In the part of the items that opens with the line containing "Where is the first local maximum for 2015?" and closes with the line containing "Which category has", swap "biggest" for "largest" and give those lines again, unchanged otherwise and without the pictures.

[Data for analysis]
——
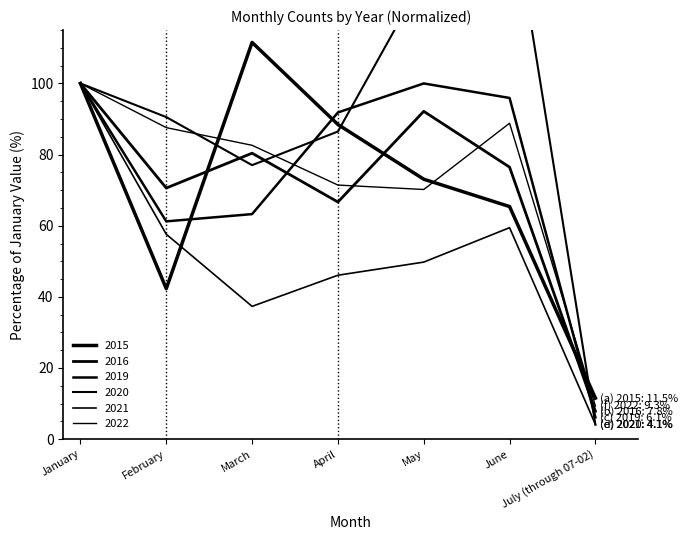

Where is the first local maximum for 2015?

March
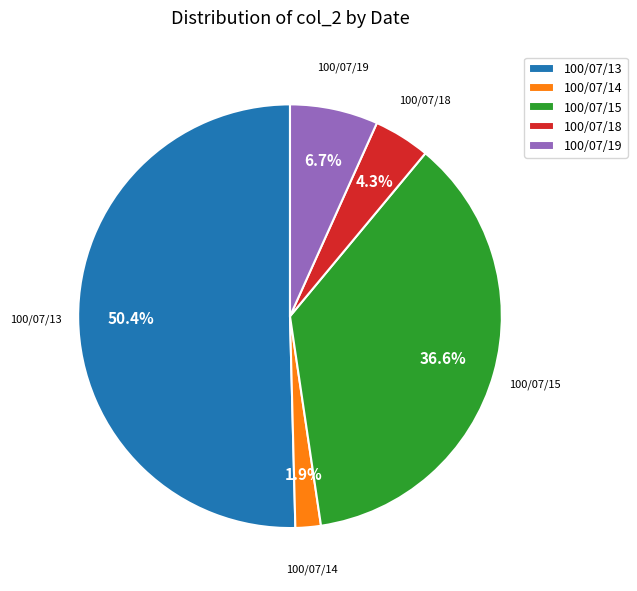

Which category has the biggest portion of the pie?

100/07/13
——
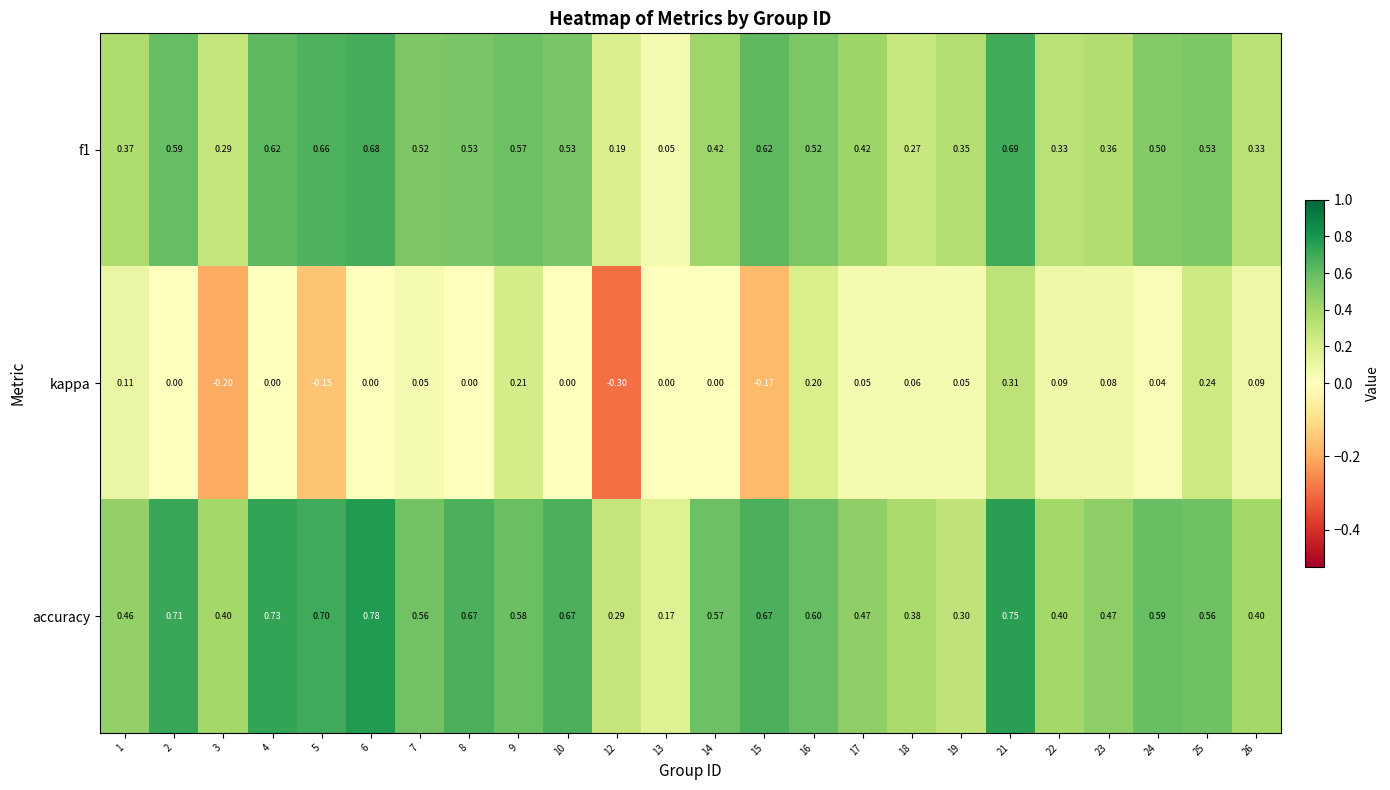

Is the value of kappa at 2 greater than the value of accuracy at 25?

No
——
[Problem solution]
Where is the first local maximum for 2015?

March

Which category has the largest portion of the pie?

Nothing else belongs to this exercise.